* _Task objective_
Reproduce nothing but the lines from the one with "ring mcp: (705, 234)" down to the last line of the data below.

* _Pixel coordinate listings_
....
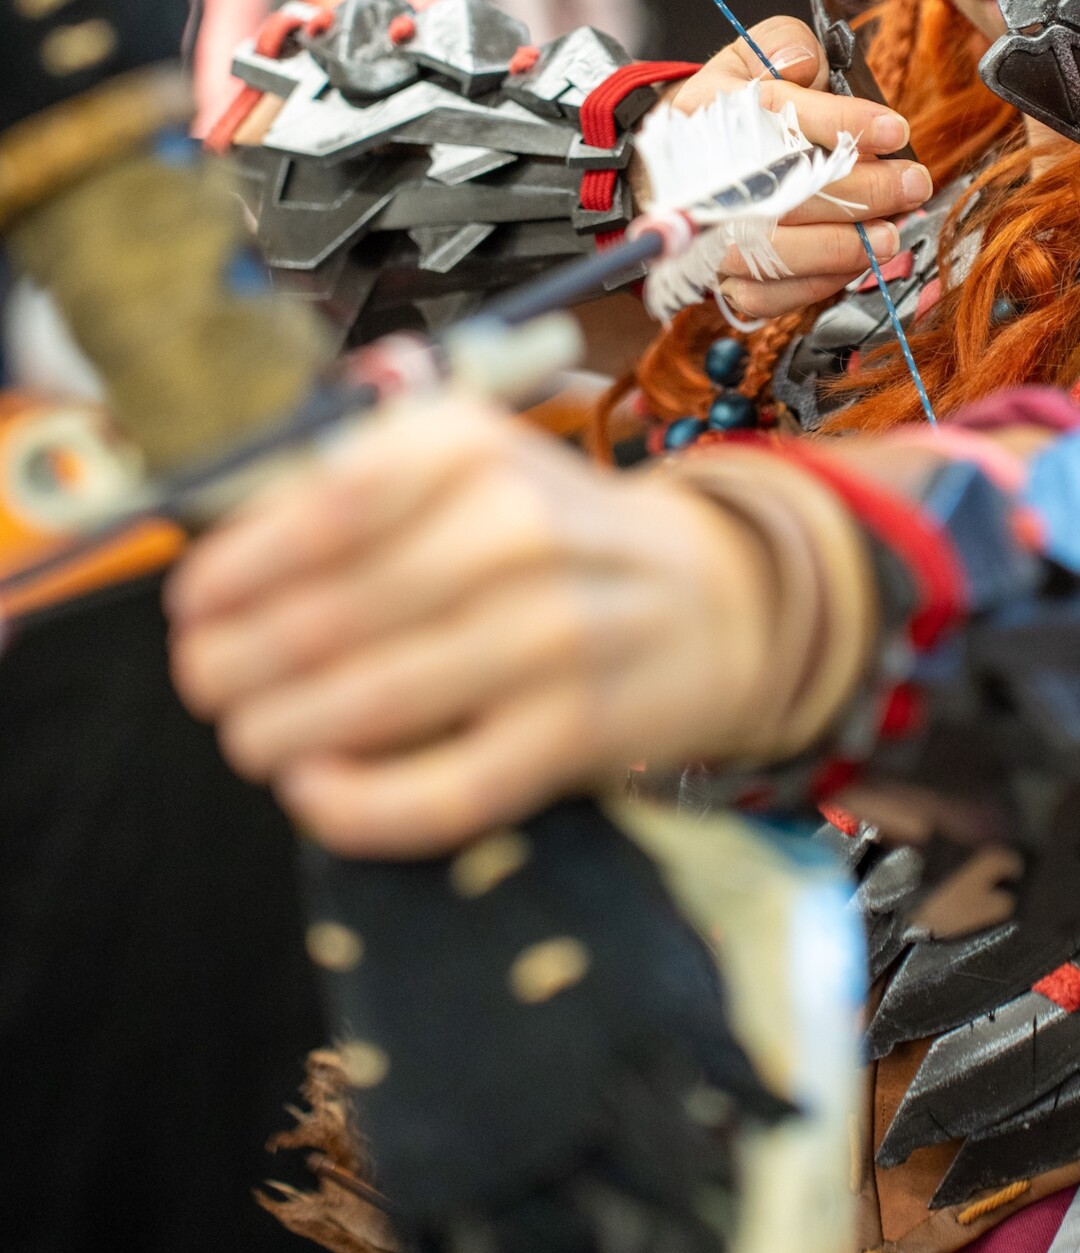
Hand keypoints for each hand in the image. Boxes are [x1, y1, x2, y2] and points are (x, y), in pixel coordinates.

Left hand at [166, 392, 775, 855]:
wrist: (712, 596)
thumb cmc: (553, 534)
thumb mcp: (468, 466)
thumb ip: (352, 496)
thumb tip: (222, 575)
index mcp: (474, 449)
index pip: (323, 508)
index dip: (236, 570)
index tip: (194, 607)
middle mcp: (519, 530)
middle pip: (332, 615)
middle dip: (239, 664)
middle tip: (209, 684)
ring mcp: (557, 634)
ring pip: (375, 703)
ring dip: (279, 733)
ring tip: (252, 738)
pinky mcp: (581, 731)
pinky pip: (446, 789)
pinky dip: (359, 804)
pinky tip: (315, 792)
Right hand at [662, 17, 931, 319]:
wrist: (677, 168)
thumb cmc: (731, 110)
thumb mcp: (750, 57)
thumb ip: (782, 45)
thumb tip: (803, 63)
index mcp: (707, 110)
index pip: (776, 113)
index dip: (842, 123)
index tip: (894, 130)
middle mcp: (699, 176)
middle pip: (783, 189)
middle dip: (861, 189)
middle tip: (912, 183)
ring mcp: (705, 234)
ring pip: (774, 252)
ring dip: (843, 246)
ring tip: (893, 233)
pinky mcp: (717, 278)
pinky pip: (768, 295)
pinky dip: (817, 283)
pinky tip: (857, 262)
....
* _Exercise response_
ring mcp: (705, 234)
ring pip: (774, 252)
ring dip: (843, 246)
ring tip: (893, 233)
pinky mcp: (717, 278)
pinky pip: (768, 295)
pinky dip: (817, 283)
pinky tip: (857, 262)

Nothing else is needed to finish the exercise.